Ertelenmiş Hayat: Hep Sonraya Bıraktığımız Mutluluk

Abone Ol

Hepimiz hayatımızın bir döneminde kendimize aynı cümleyi kurarız:

“Bunu sonra yaparım.”

“Biraz zaman geçsin, o zaman mutlu olurum.”

Sanki mutluluğun kapısı hep ileride bir yerdeymiş gibi…

Sanki bugün, tam olarak yaşamaya uygun değilmiş gibi…

Aslında fark etmeden kendi hayatımızı erteliyoruz.

Sınav geçsin diye bekliyoruz, iş bulunsun diye bekliyoruz, para biriksin diye bekliyoruz…

Ancak beklerken geçen zamanın geri dönüşü olmuyor.

Ertelenmiş hayat sendromu dediğimiz şey tam olarak bu:

Mutluluğu hep geleceğe atmak.

Kendimizi hep son sıraya koymak.

Ama gerçek şu ki, hayat büyük anlarla değil; küçük anlarla akıyor. Bir kahve içmek, bir dostla gülmek, evde sessiz bir akşam geçirmek bile küçük birer mutluluk aslında. Büyük fırsatlar için beklerken, bu küçük anların değerini unutuyoruz.

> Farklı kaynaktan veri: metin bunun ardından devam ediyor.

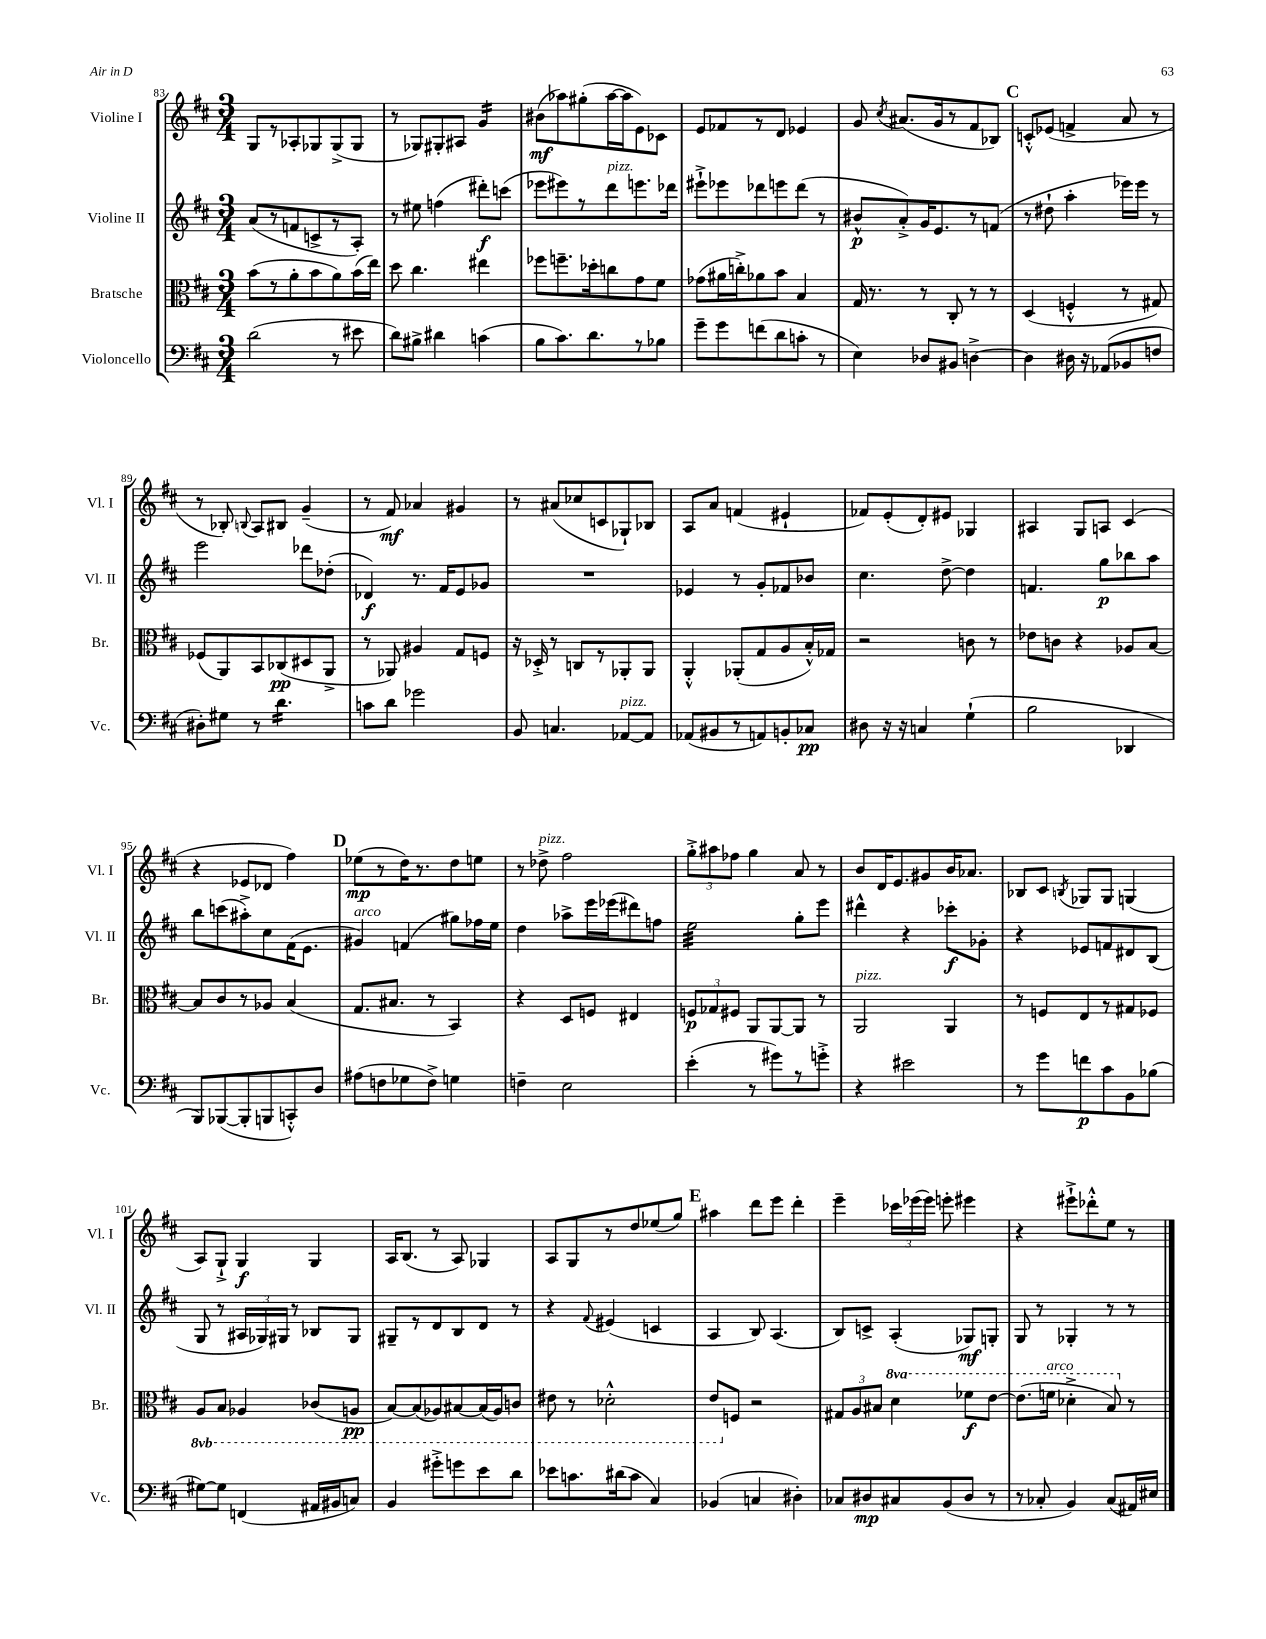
<<
\new StaffGroup <<
\new Staff = "s0" \with { instrumentName = "Violine I" shortInstrumentName = "Vl. I" } {
    \clef treble \key d \major \numericTimeSignature \time 3/4
    \autoBeamOff g8[ r8 aes8-. ges8 ges8->( ges8] |
    r8 ges8[) gis8-. ais8] g'4:16 |
    bis'8[\mf( aes''8) gis''8-.( aes''16~ aes''16 e'8) ces'8] |
    e'8[ fes'8 r8 d'8] ees'4 |
    g'8 \acciaccatura { cis''8 } ais'8.[( g'16 r8 fis'8 bes8]) |
    \mark \markup { \bold "C" } c'8[-.-^ ees'8]( f'4-> a'8 r8 |
    r8 bes8-.) \appoggiatura { b8 } a8[ bis8] g'4--( |
    r8 fis'8\mf) aes'4 gis'4 |
    r8 ais'8[( ces''8 c'8 ges8-!) bes8] |
    a8[ a'8] f'4( eis'4-! |
    fes'8[) e'8-.( d'8-.) eis'8] ges4 |
    ais4 g8[ a8] cis'4( |
    r4 ees'8[ des'8] fis''4) |
    \mark \markup { \bold "D" } ees''8[\mp( r8 d''16) r8. d''8 e''8] |
    r8 des''8->^\markup { \italic "pizz." } fis''2 |
    \tuplet 3/2 { g''8[-.-> ais''8 fes''8] } g''4 a'8 r8 |
    b'8[ d'16 e'8. gis'8 b'16 aes'8.] |
    bes8[ cis'8] \acciaccatura { b8 } ges8[ ges8] g4( |
    a8[) g8]-!-> g4\f g4 |
    a16[ b8.]( r8 a8) ges4 |
    a8[ g8 r8 d''8 ees''8( g''8]) |
    \mark \markup { \bold "E" } ais''4 d'''8[ e'''8] d'''4-. |
    e'''4-- \tuplet 3/2 { ces'''16[ ees'''16( ees'''16]) } e'''8-. eis'''4 |
    r4 eis'''8[-!-> des'''8-.-^ e''8] r8 \bar "|." |
}
\new Staff = "s1" \with { instrumentName = "Violine II" shortInstrumentName = "Vl. II" } {
    \clef treble \key d \major \numericTimeSignature \time 3/4
    \autoBeamOff a'8[( r8 f'8 c'8-> r8 a8]-.) |
    r8 eis''8 f''4( dis'''8[-.\f) c'''8]( |
    ees'''8[ eis'''8) r8 d'''8^\markup { \italic "pizz." } e'''8. des'''16] |
    eis'''8[-!-> ees'''8 des'''8 e'''8 des'''8]( r8 |
    bis'8[-^\p a'8-.->) g'16 e'8. r8 f'8]( |
    \mark \markup { \bold "C" } r8 dis''8-! a''4-. ees'''16[) ees'''16] r8 |
    e'''2 des'''8[ des''8]-.( |
    des'4\f) r8. fis'16[ e'8 ges'8] |
    R2. |
    ees'4 r8 g'8[-. fes'8 bes'8] |
    cis''4. d''8~-> d''4 |
    f'4. g''8[\p bes''8 a''8] |
    b''8[ c'''8( ais''8-.->) cis''8 fis'16( e'8.] |
    \mark \markup { \bold "D" } gis'4^\markup { \italic "arco" }) f'4( gis''8[) fes''16 e''16] |
    d''4 aes''8[-> e'''16 ees'''16( dis'''8) f''8] |
    e''2:32 g''8[-. e'''8] |
    dis'''4-^ r4 ces'''8[-.\f ges'8]-. |
    r4 ees'8[ f'8 dis'8 b8]( |
    g8 r8 \tuplet 3/2 { ais16[ ges16) gis16] } r8 bes8[ gis8] |
    gis8[-- r8 d'8 b8 d'8] r8 |
    r4 \appoggiatura { fis'8 } eis'4( c'4 |
    \mark \markup { \bold "E" } a4 b8) a4.( |
    b8[) c'8]-> a4-.( ges8[\mf) g8]-. |
    g8 r8 ges4-. r8 r8 \bar "|." |
}
\new Staff = "s2" \with { instrumentName = "Bratsche" shortInstrumentName = "Br." } {
    \clef alto \key d \major \numericTimeSignature \time 3/4 \set Staff.ottavationMarkups = #ottavation-simple-ordinals
    \autoBeamOff b'8[( r8 a'8-. b'8 a'8) b'16( e''16]) |
    d''8 cis''4. eis''4 |
    fes''8[ f''8.-- des''16-. c''8 g'8 fis'8] |
    ges'8[( ais'16 c''16-.->) aes'8 b'8] b4 |
    g16 r8. r8 cis8-. r8 r8 |
    \mark \markup { \bold "C" } d4( f4-.-^ r8 gis8) |
    fes8[( a,8) b,8 ces8\pp( dis8 a,8]-> |
    r8 aes,8) ais4 g8[ f8] |
    r16 des16-.-> r8 c8[ r8 aes,8-. aes,8] |
    a,4-.-^ aes,8[-.( g8 a8 b16-.-^) ges16] |
    r2 c'8 r8 |
    ees'8[ c'8] r4 aes8[ b8]~ |
    b8[ cis'8 r8 aes8] b4( |
    \mark \markup { \bold "D" } g8.[ bis8.] r8 b,4) |
    r4 d8[ f8] eis4 |
    \tuplet 3/2 { f8[\p ges8 fis8] } a,8[ a,8~ a,8] r8 |
    a,2^\markup { \italic "pizz." } a,4 |
    r8 f8[ e8 r8 gis8 fes8] |
    \ottava #-1 a,8[ b,8] aes,4 ces8[( a,8]\pp |
    b,8[~) b,8( aes,8) bis,8~ bis,16( aes,16) c8] |
    eis8 r8 des2-.-^ |
    \mark \markup { \bold "E" } e8[ \ottava #0 f8] r2 |
    \tuplet 3/2 { gis8[ a8 bis8] } \ottava #1 d''4 fes''8[\f e''8]~ |
    e''8.[( f''16]^\markup { \italic "arco" } des''4-.-> b'8) \ottava #0 r8 \bar "|." |
}
\new Staff = "s3" \with { instrumentName = "Violoncello" shortInstrumentName = "Vc." } {
    \clef bass \key d \major \numericTimeSignature \time 3/4
    \autoBeamOff d'2( r8 eis'8 |
    d'8[) bis8]-> dis'4 c'4( |
    b8[ cis'8.) d'8. r8 bes8] |
    g'8[-- g'8 f'8( d'8 c'8]-. r8 |
    e4) des8[ bis,8] d4~-> |
    \mark \markup { \bold "C" } d4 dis16 r16 aes,8[( bes,8 f8] |
    dis8[-.) gis8] r8 d'4.:16 |
    c'8[ d'8] ges'2 |
    b,8 c4. aes,8[~^\markup { \italic "pizz." } aes,8] |
    aes,8[( bis,8 r8 a,8) b,8-. ces8]\pp |
    dis8 r16 r16 c4 g4-!( |
    b2 des,4 |
    b,,8[) bes,,8~( bes,,8-. b,,8 c,8-.-^) d8] |
    \mark \markup { \bold "D" } ais8[( f8 ges8 f8]->) g4 |
    f4-- e2 |
    e'4-.( r8 gis'8[) r8 g'8]-.-> |
    r4 eis'2 |
    r8 g'8[ f'8\p cis'8 b,8 bes8]( |
    gis8[~) gis8] f,4( ais,16[ bis,16 c8]) |
    b,4 gis'8[-.-> g'8 e'8 d'8] |
    ees'8[ c'8. dis'16( c'8] cis4) |
    \mark \markup { \bold "E" } bes,4( c4 dis4-.) |
    ces8[ dis8\mp cis8 b,8( dis8] r8 |
    r8 ces8-. b,4) ces8[( ais,16) eis16] \bar "|." |
}
>>
>>
\layout { \context { \Score currentBarNumber = #83 } }
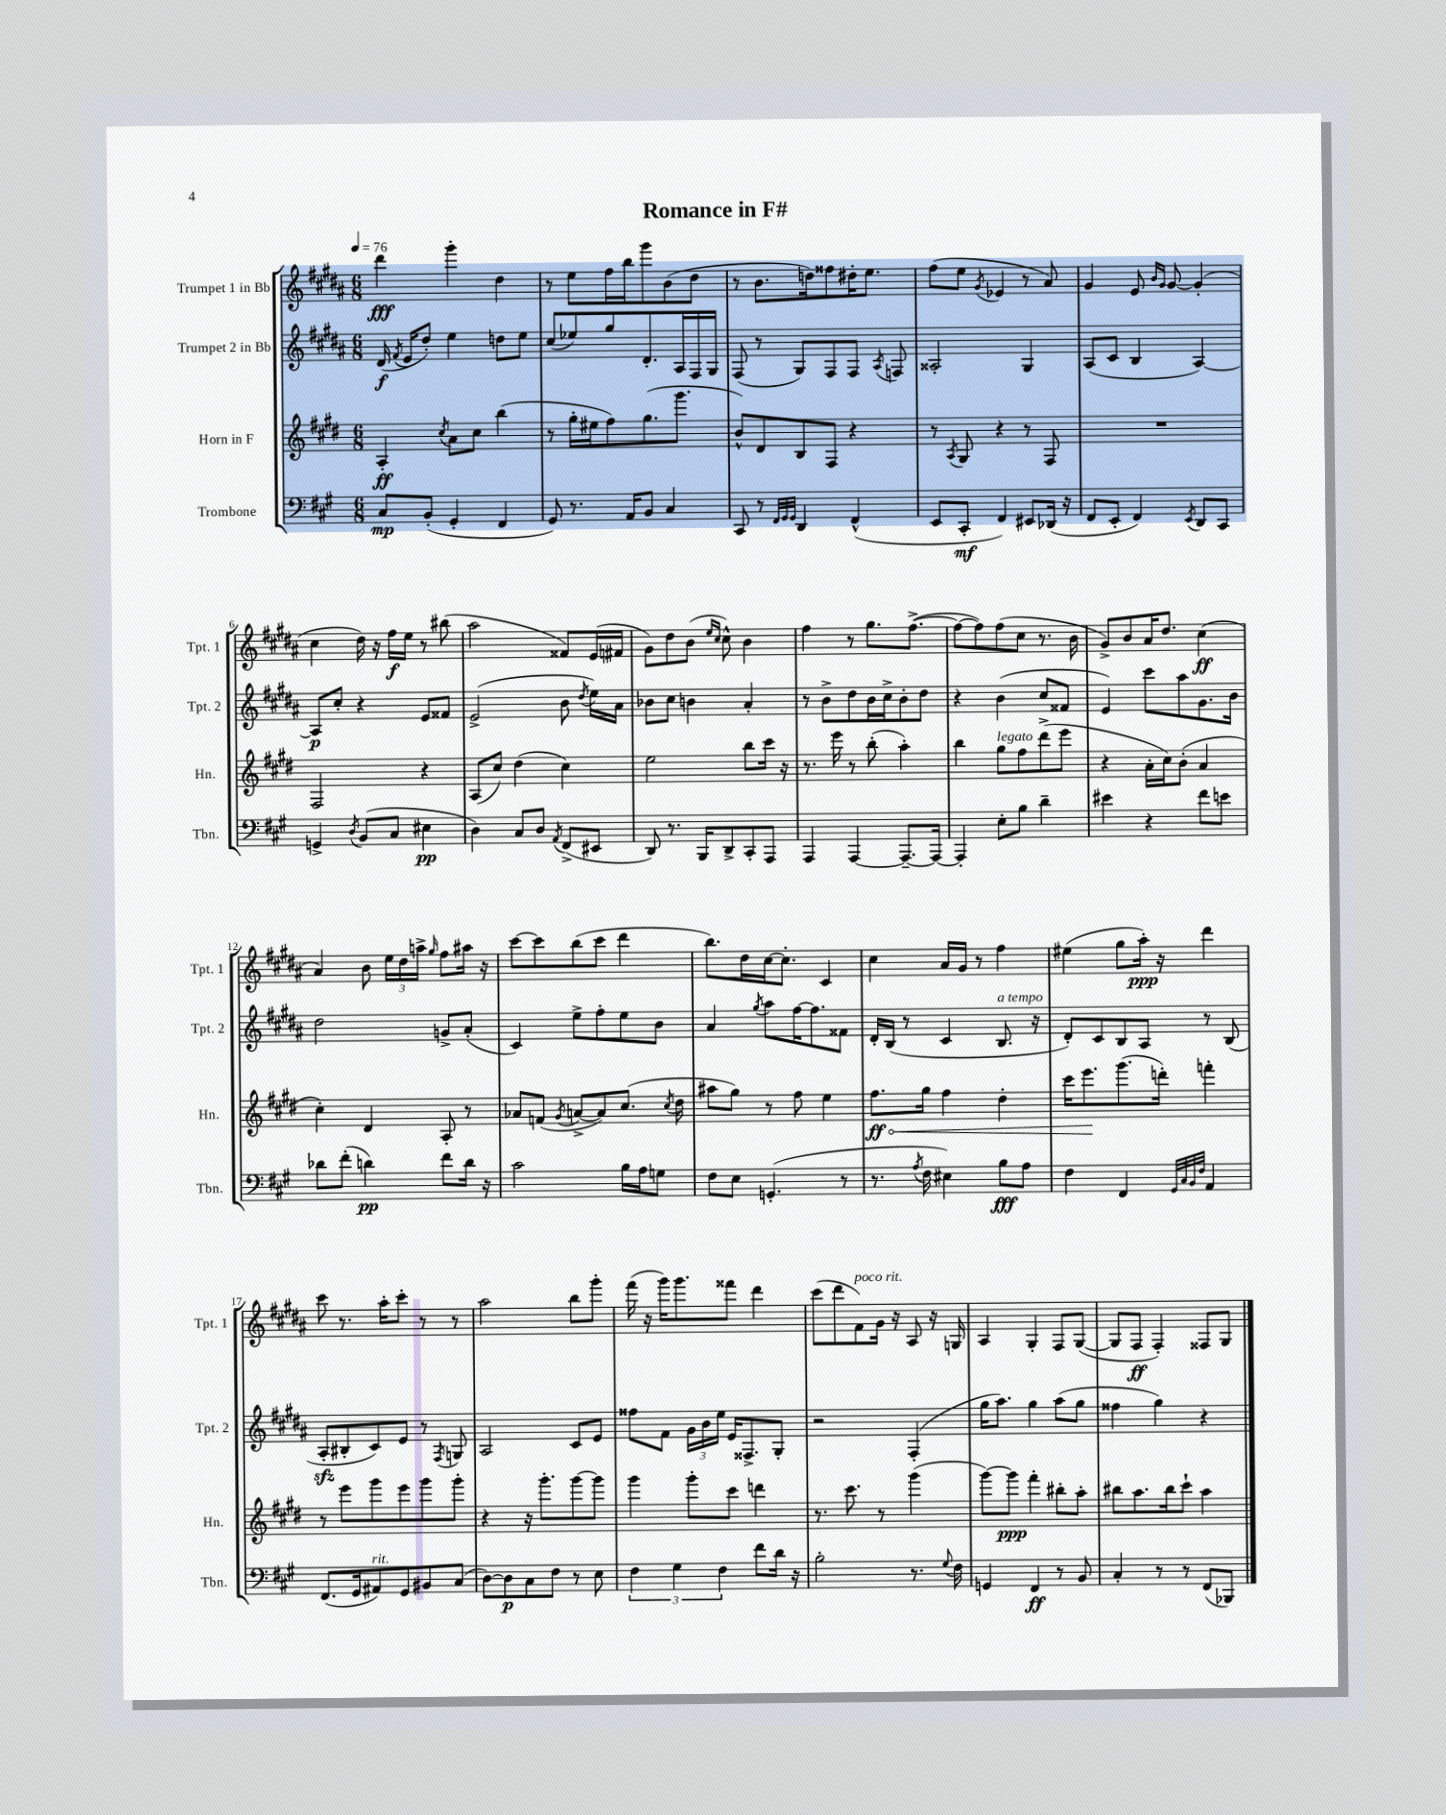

Belki bugün büyük bir değişim yapamayız.

Ama en azından küçük bir adım atabiliriz.

Kendimiz için birkaç dakika ayırabiliriz.

Uzun zamandır yapmak istediğimiz basit bir şeyi yapabiliriz.

Çünkü hayat “mükemmel zaman”ı beklemiyor.

Ve ertelenen her şeyin içinde aslında kaybolan biraz da biz oluyoruz.

Bugün küçük de olsa bir adım atmak, belki de ertelenmiş hayatımızın başlangıcı olur.